Task prompt:
Edit the text of every item below, replacing "Pincamp" with "Campsite" and changing nothing else. Omit the pictures from your answer.

Top of Records for this task

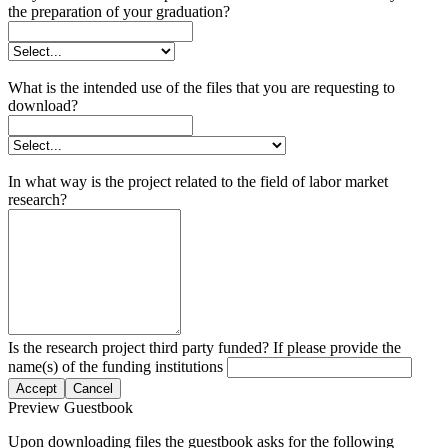
the preparation of your graduation?
What is the intended use of the files that you are requesting to
download?
In what way is the project related to the field of labor market
research?
Is the research project third party funded? If please provide the
name(s) of the funding institutions
Accept
Cancel
Preview Guestbook
Upon downloading files the guestbook asks for the following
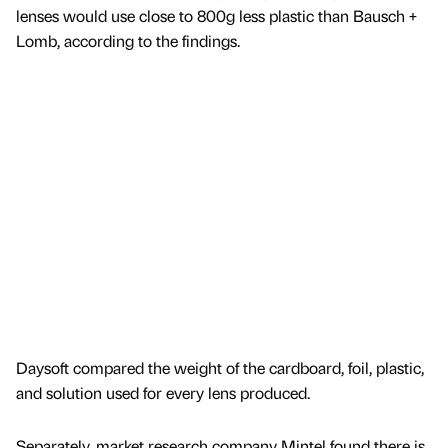
lenses would use close to 800g less plastic than Bausch +
Lomb, according to the findings.
Daysoft compared the weight of the cardboard, foil, plastic,
and solution used for every lens produced.
Separately, market research company Mintel found there is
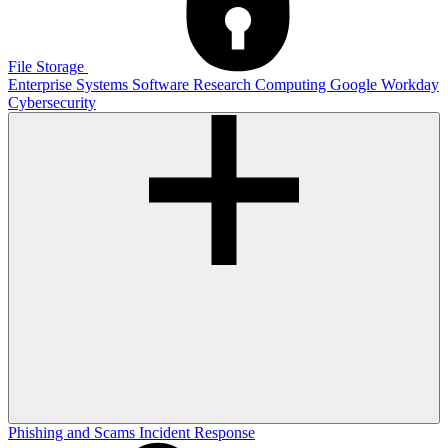
File Storage
Enterprise Systems
Software
Research Computing
Google
Workday
Cybersecurity
Phishing and Scams
Incident Response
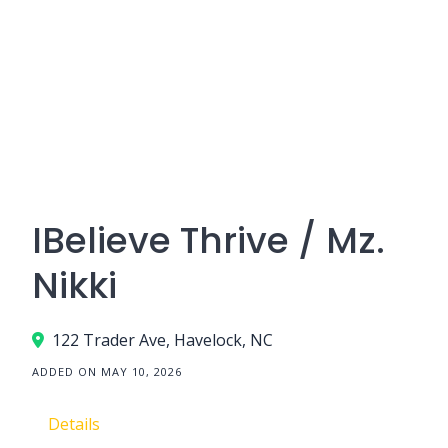
IBelieve Thrive / Mz.
Nikki
122 Trader Ave, Havelock, NC
ADDED ON MAY 10, 2026
Details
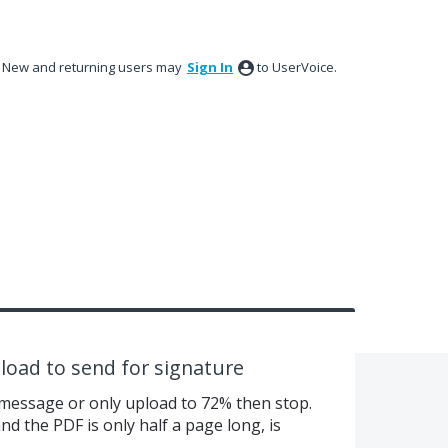
New and returning users may
Sign In
to UserVoice.
pload to send for signature
r message or only upload to 72% then stop.
 and the PDF is only half a page long, is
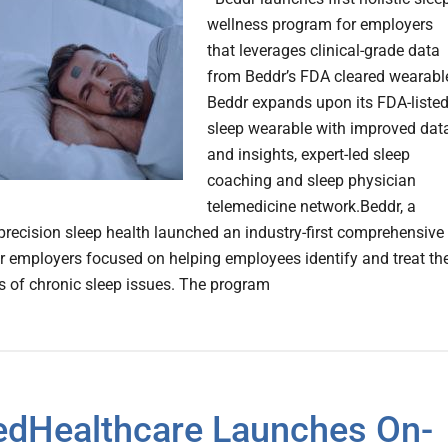
wellness program for employers
that leverages clinical-grade data
from Beddr’s FDA cleared wearable
Beddr expands upon its FDA-liste
sleep wearable with improved dat
and insights, expert-led sleep
coaching and sleep physician
telemedicine network.Beddr, a
 precision sleep health launched an industry-first comprehensive
or employers focused on helping employees identify and treat th
s of chronic sleep issues. The program
edHealthcare Launches On-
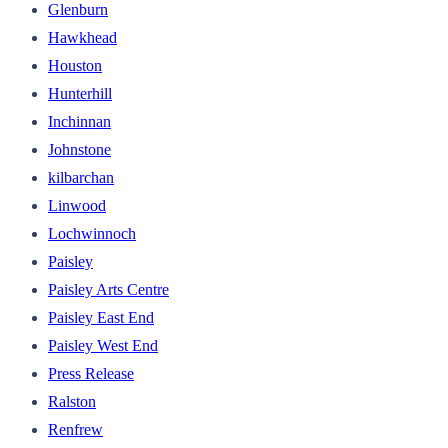
Glenburn
Hawkhead
Houston
Hunterhill
Inchinnan
Johnstone
kilbarchan
Linwood
Lochwinnoch
Paisley
Paisley Arts Centre
Paisley East End
Paisley West End
Press Release
Ralston
Renfrew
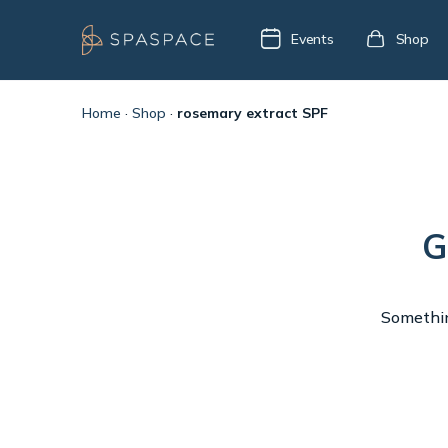
Events
Shop
Home
·
Shop
·
rosemary extract SPF
G
Something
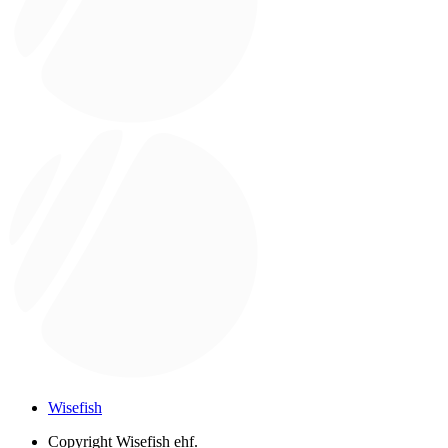
Wisefish
Copyright
Wisefish ehf.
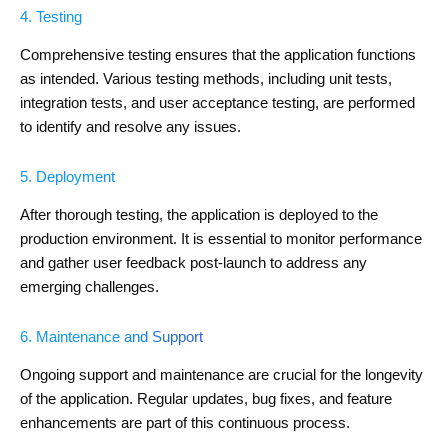
4. Testing
Comprehensive testing ensures that the application functions
as intended. Various testing methods, including unit tests,
integration tests, and user acceptance testing, are performed
to identify and resolve any issues.
5. Deployment
After thorough testing, the application is deployed to the
production environment. It is essential to monitor performance
and gather user feedback post-launch to address any
emerging challenges.
6. Maintenance and Support
Ongoing support and maintenance are crucial for the longevity
of the application. Regular updates, bug fixes, and feature
enhancements are part of this continuous process.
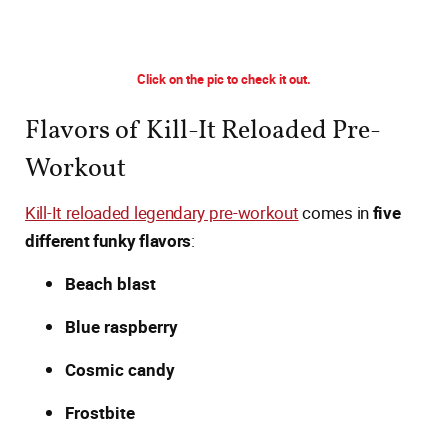
Click on the pic to check it out.
Flavors of Kill-It Reloaded Pre-
Workout
Kill-It reloaded legendary pre-workout
comes in
five
different funky flavors
:
Beach blast
Blue raspberry
Cosmic candy
Frostbite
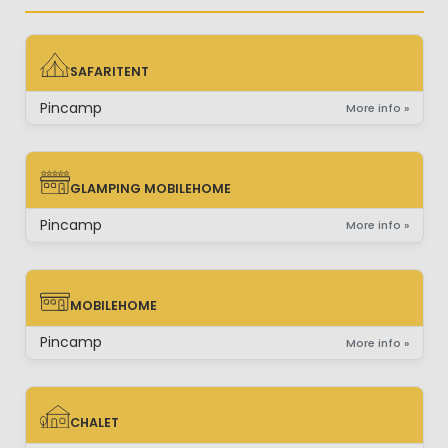
SAFARITENT
SAFARITENT
Pincamp
More info »
GLAMPING MOBILEHOME
GLAMPING MOBILEHOME
Pincamp
More info »
MOBILEHOME
MOBILEHOME
Pincamp
More info »
CHALET
CHALET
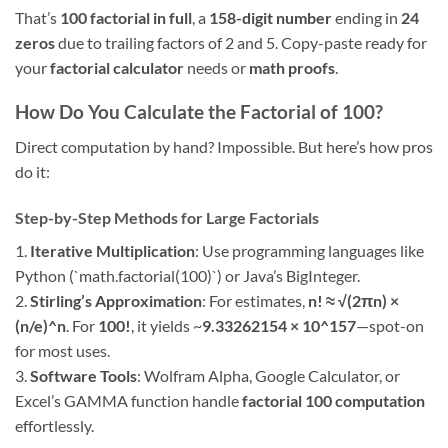
That’s
100 factorial in full
, a
158-digit number
ending in
24
zeros
due to trailing factors of 2 and 5. Copy-paste ready for
your
factorial calculator
needs or
math proofs
.
How Do You Calculate the Factorial of 100?
Direct computation by hand? Impossible. But here’s how pros
do it:
Step-by-Step Methods for Large Factorials
1.
Iterative Multiplication
: Use programming languages like
Python (`math.factorial(100)`) or Java’s BigInteger.
2.
Stirling’s Approximation
: For estimates,
n! ≈ √(2πn) ×
(n/e)^n
. For
100!
, it yields ~
9.33262154 × 10^157
—spot-on
for most uses.
3.
Software Tools
: Wolfram Alpha, Google Calculator, or
Excel’s GAMMA function handle
factorial 100 computation
effortlessly.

Bottom of Records for this task

The completed task:
the preparation of your graduation?
What is the intended use of the files that you are requesting to
download?
In what way is the project related to the field of labor market
research?
Is the research project third party funded? If please provide the
name(s) of the funding institutions
Accept
Cancel
Preview Guestbook
Upon downloading files the guestbook asks for the following
lenses would use close to 800g less plastic than Bausch +
Lomb, according to the findings.
Daysoft compared the weight of the cardboard, foil, plastic,
and solution used for every lens produced.
Separately, market research company Mintel found there is
File Storage
Enterprise Systems
Software
Research Computing
Google
Workday
Cybersecurity
Phishing and Scams
Incident Response
IBelieve Thrive / Mz.
Nikki
122 Trader Ave, Havelock, NC
ADDED ON MAY 10, 2026
Details
New and returning users may
Sign In
to UserVoice.
pload to send for signature
r message or only upload to 72% then stop.
 and the PDF is only half a page long, is
wellness program for employers
that leverages clinical-grade data
from Beddr’s FDA cleared wearable
Beddr expands upon its FDA-liste
sleep wearable with improved dat
and insights, expert-led sleep
coaching and sleep physician
telemedicine network.Beddr, a
 precision sleep health launched an industry-first comprehensive
or employers focused on helping employees identify and treat th
s of chronic sleep issues. The program
edHealthcare Launches On-
Glenburn
Hawkhead
Houston
Hunterhill
Inchinnan
Johnstone
kilbarchan
Linwood
Lochwinnoch
Paisley
Paisley Arts Centre
Paisley East End
Paisley West End
Press Release
Ralston
Renfrew
Events
Shop
Home
·
Shop
·
rosemary extract SPF
G
Something
Wisefish
Copyright
Wisefish ehf.
4. Testing
Comprehensive testing ensures that the application functions
as intended. Various testing methods, including unit tests,
integration tests, and user acceptance testing, are performed
to identify and resolve any issues.
5. Deployment
After thorough testing, the application is deployed to the
production environment. It is essential to monitor performance
and gather user feedback post-launch to address any
emerging challenges.
6. Maintenance and Support
Ongoing support and maintenance are crucial for the longevity
of the application. Regular updates, bug fixes, and feature
enhancements are part of this continuous process.
Click on the pic to check it out.
Flavors of Kill-It Reloaded Pre-
Workout
Kill-It reloaded legendary pre-workout
comes in
five
different funky flavors
:
Beach blast
Blue raspberry
Cosmic candy
Frostbite
SAFARITENT
SAFARITENT
Campsite
More info »
GLAMPING MOBILEHOME
GLAMPING MOBILEHOME
Campsite
More info »
MOBILEHOME
MOBILEHOME
Campsite
More info »
CHALET
CHALET
That’s
100 factorial in full
, a
158-digit number
ending in
24
zeros
due to trailing factors of 2 and 5. Copy-paste ready for
your
factorial calculator
needs or
math proofs
.
How Do You Calculate the Factorial of 100?
Direct computation by hand? Impossible. But here’s how pros
do it:
Step-by-Step Methods for Large Factorials
1.
Iterative Multiplication
: Use programming languages like
Python (`math.factorial(100)`) or Java’s BigInteger.
2.
Stirling’s Approximation
: For estimates,
n! ≈ √(2πn) ×
(n/e)^n
. For
100!
, it yields ~
9.33262154 × 10^157
—spot-on
for most uses.
3.
Software Tools
: Wolfram Alpha, Google Calculator, or
Excel’s GAMMA function handle
factorial 100 computation
effortlessly.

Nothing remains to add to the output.